There are separate page elements for each exported page there, starting with '<</Type/Page/Parent', each having own /MediaBox. Also, there is a root node of the page tree, starting with '<</Type/Pages', listing all the document pages under its Kids, and having an own /MediaBox.

The latter /MediaBox of the root is redundant and should not be emitted.
The code pointer: PDFWriterImpl::emitCatalog in vcl/source/gdi/pdfwriter_impl.cxx.

Rationale:

The PDF 1.7 standard [PDF 32000-1:2008] has this under 7.7.3 "Page Tree", 7.7.3.4 "Inheritance of Page Attributes":

> Some page attributes ... are designed as *inheritable*. ...
> EXAMPLE    A document may specify the same media box for all of its pages by
>            including a MediaBox entry in the root node of the page tree. If
>            necessary, an individual page object may override this inherited
>            value with a MediaBox entry of its own.

Note that the MediaBox entry in the root is optional. Note also, that LibreOffice always outputs the individual pages' MediaBox entries, so the "default" value is never used.

Initially, the output of this entry was introduced in commit df0f52d3aadea5c4d5f600d1533901af1087b464 (#100608# preparations for PDF export, 2002-07-08); there, it used hardcoded values of A4 page (i.e., it didn't consider actual document page sizes at all).
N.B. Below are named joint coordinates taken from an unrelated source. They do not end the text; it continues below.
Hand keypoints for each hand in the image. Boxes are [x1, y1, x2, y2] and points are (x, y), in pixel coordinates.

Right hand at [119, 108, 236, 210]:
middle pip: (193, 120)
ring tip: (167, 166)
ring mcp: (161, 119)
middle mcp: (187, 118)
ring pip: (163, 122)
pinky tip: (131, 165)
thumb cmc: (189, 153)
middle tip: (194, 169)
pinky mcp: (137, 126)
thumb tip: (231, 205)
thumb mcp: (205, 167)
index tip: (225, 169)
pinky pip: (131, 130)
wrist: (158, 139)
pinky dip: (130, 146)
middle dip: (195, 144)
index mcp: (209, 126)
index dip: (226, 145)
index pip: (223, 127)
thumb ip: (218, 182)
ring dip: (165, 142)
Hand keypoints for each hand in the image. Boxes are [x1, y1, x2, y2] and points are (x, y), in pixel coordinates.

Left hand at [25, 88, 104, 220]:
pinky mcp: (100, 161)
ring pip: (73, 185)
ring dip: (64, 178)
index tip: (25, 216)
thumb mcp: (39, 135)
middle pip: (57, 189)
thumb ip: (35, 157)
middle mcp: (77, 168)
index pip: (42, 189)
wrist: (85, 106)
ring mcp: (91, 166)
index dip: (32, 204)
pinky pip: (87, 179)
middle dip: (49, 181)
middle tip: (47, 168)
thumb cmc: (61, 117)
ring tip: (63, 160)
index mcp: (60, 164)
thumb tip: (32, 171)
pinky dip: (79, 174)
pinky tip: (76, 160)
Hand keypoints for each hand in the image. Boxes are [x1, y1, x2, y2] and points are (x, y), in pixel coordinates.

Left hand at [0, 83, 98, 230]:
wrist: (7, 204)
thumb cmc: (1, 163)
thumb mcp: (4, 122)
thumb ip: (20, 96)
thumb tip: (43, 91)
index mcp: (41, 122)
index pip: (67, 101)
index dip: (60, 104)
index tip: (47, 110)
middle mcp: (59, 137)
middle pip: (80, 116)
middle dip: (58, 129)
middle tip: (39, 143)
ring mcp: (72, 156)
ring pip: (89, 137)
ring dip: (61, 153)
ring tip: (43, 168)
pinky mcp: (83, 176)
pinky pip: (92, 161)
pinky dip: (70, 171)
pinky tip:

Later, in commit 98468607f7a8d0b1f5f7e3ecd09f756aea904d00 (INTEGRATION: CWS vcl87 (1.122.16); FILE MERGED, 2008-04-03, related to i#75941), document pages started to be taken into account - to workaround a third-party bug in ImageMagick. The procedure to calculate the MediaBox values was strange, allowing to generate maximal width independently of maximal height, and thus, possibly to get the "default" size not matching any single actual page size in the document.

In commit 4830592b780833cf5eee2aef30bc9c5d444dfb24 (PDF export: fix handling of page sizes larger than 508 cm, 2020-04-16), the values started to take UserUnit into account - but again, in a wrong way, because maximal vertical size set its corresponding UserUnit independently of maximal horizontal size; and it was possible to have a super-wide page (e.g., 5500 mm wide, 210 mm high), followed by a relatively high but narrow page (e.g., 210 x 297 mm), and the final UserUnit applied to both of the dimensions was taken from the last maximal size, which happened to be the height of the last page, and which defined UserUnit of 1 (instead of 2 required for 5500 mm, which is larger than 14400 pt).

All in all, this is just a bloat, creating quite some unneeded maintenance effort (in addition to the mentioned commits, see e.g. commit 48aaca5ba9c27a247ed502c3db827c6ac9f34df9 - tdf#148033: Loss of precision in /MediaBox (PDFWriterImpl::emitCatalog()), 2022-03-18); and all the same, not done properly. It is not (or must not be) used by any software in the presence of the individual pages' MediaBox entries. It must be dropped - except in case of "sanity check failure", when there's no pages in the document (it can't happen, but the check is there, so be safe and put a hardcoded A4 MediaBox in that case).
Comment 1 Stéphane Guillou (stragu) 2023-07-26 12:23:39 UTC
Confirmed in:

Version: 24.2.0.0.alpha0+ (X86_64) / LibreOffice Community
Build ID: 24d0a62bd75b9a895c419aa165da648ab18f134d
CPU threads: 8; OS: Linux 5.15; UI render: default; VCL: gtk3
Locale: en-AU (en_AU.UTF-8); UI: en-US
Calc: threaded

Exported PDF uncompressed with:

qpdf --qdf --object-streams=disable

...contains identical /Mediabox [] elements on each page.
Comment 2 Commit Notification 2023-11-03 05:08:36 UTC
Tobias Kokolakis committed a patch related to this issue.
It has been pushed to "master":

https://git.libreoffice.org/core/commit/fa7ae4638431bf4f4d40d16ab0017ec59e233039

tdf#156478 Remove unused default values for MediaBox and UserUnit

It will be available in 24.2.0.

The patch should be included in the daily builds available at
https://dev-builds.libreoffice.org/daily/ in the next 24-48 hours. More
information about daily builds can be found at:
https://wiki.documentfoundation.org/Testing_Daily_Builds

Affected users are encouraged to test the fix and report feedback.
Comment 3 Matt K 2023-11-25 02:09:23 UTC
(In reply to Commit Notification from comment #2)

Is this fixed now?  Setting to NEEDINFO so it won't appear in beginner easy hacks list.